In many cases, it will be possible to programmatically derive the allowable range for parameters as the requests are recorded, or their minimum and maximum length. If desired, you can also specify parameter ranges manually, of course.
There are many more things we could do at this point:
- we don't necessarily have to reject unknown queries -- we could flag them and track them instead
- we could keep track of how many times each query gets executed
- we could rate-limit each query so that it can only be executed so many times within a given time period
- we could keep track of how long each request takes, and use that information to limit the number of invocations
- we could restrict each request based on its origin, the user sending it, the time of day, and whatever makes sense
- we could speed up the lookup of queries using a hash (shown in the tutorial)
What else can you think of?
Query control can be a valuable and fairly easy addition to your data protection infrastructure. If your applications are good candidates, you can probably try it out in minimal time. There is a warm, fuzzy feeling when you lock down an application and know that, no matter what happens, hackers will have a tougher time exploiting it for nefarious purposes.

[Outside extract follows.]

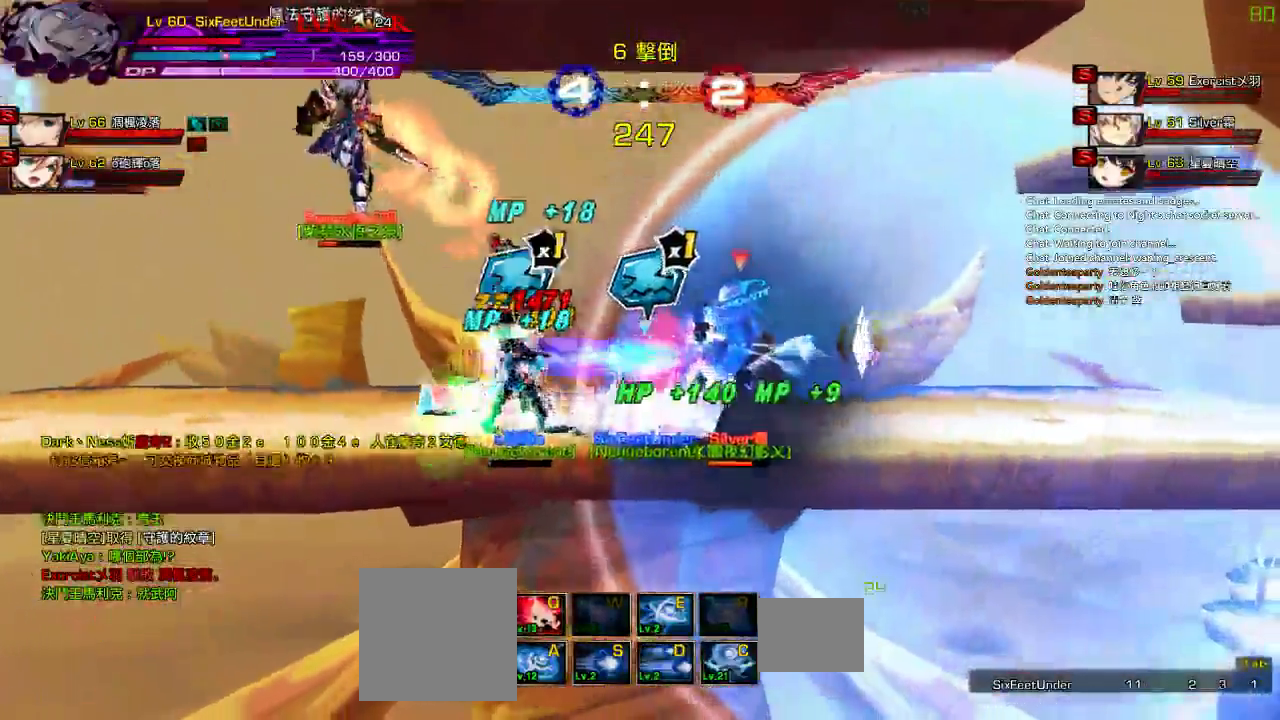
{"keys": ["right", "up"], "events": []}
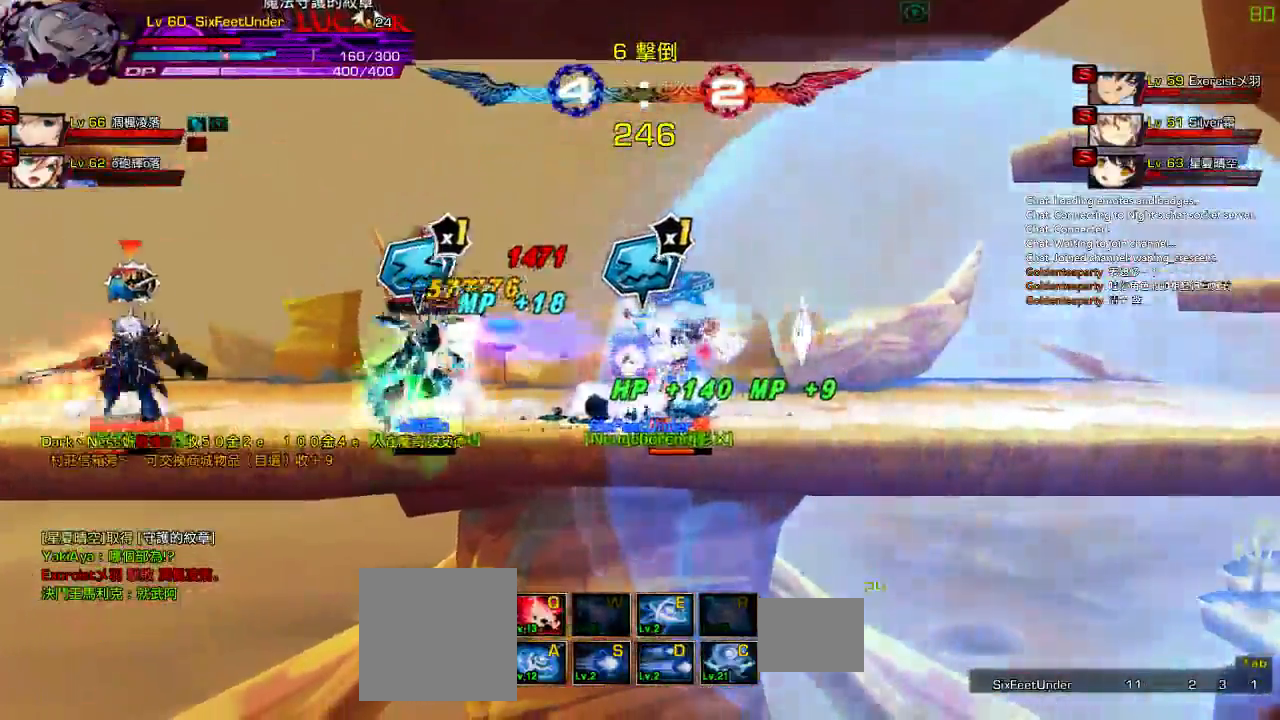
{"keys": [], "events": [[167, "up", "up"], [267, "right", "up"]]}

To really get a feel for how query control works, you can go though the hands-on tutorial and see it running on your own machine, where you can tweak it or extend it -- all you need is Docker installed and running.
Beyond query control, I hope you got a sense that using a proxy in front of your database(s) opens up all kinds of new possibilities, without making any changes to your applications or your databases. A proxy can be a great fulcrum to control and change how your systems work.